The way I do 60-100 is to try to replicate what the technique would be if tested according to the protocols used in the various car mags like Car and Driver, Road and Track, etc. To do that you have to assume that it is an actual launch from a dead stop, like a drag srip launch, but you actually begin the run up in 4th gear slightly above 3,000 rpm. Go WOT there, so you are acutally cooking on full boost well before you get to 60 mph. Then be ready to hit the start button on your stopwatch as your speedometer needle hits 60 and then hit it again when you hit 100. You can experiment and see if you want to hold it in 4th gear, or make a flat shift into 5th at 6,000 rpm. It works out about the same for me, because the time to make the shift cuts the benefit you get from getting back into the fat part of the power band. Try it that way.
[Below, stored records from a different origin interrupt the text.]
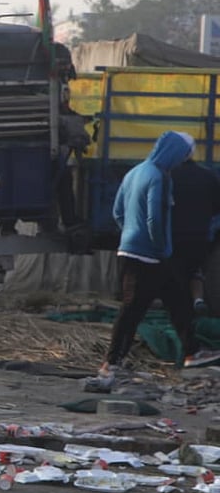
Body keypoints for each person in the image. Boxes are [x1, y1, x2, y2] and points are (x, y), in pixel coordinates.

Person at [89, 131, 199, 391]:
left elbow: (117, 211)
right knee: (132, 311)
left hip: (130, 249)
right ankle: (111, 363)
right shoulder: (159, 177)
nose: (181, 162)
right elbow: (155, 218)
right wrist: (159, 247)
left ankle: (193, 351)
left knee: (177, 300)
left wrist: (130, 234)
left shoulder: (135, 172)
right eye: (183, 156)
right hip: (149, 255)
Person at [170, 154, 220, 365]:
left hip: (171, 240)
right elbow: (216, 206)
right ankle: (191, 348)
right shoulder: (207, 176)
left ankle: (113, 360)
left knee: (170, 294)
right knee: (194, 273)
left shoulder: (165, 176)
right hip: (199, 237)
My G-Tech Pro RR accelerometer produces identical numbers to that technique, but does require a full launch from first gear to data log and produce the chart. BTW: The better car mags who have automotive engineers doing the testing typically use digital accelerometers to gather the metrics rather than drag strip timers, which could not give you all of those intermediate time, speed, distance intervals. The accelerometers they use are a bit more advanced (and more expensive) than the current generation G-Tech i use, but the results are very close (usually within one tenth of a second). A good acceleometer is an excellent tuning tool, iMHO.
A pure stock gen 1 would typically cover that speed interval using the same technique in the 7.7-8.0 range depending on conditions. A gen 2 similar but maybe a tenth or so slower. Hope this helps.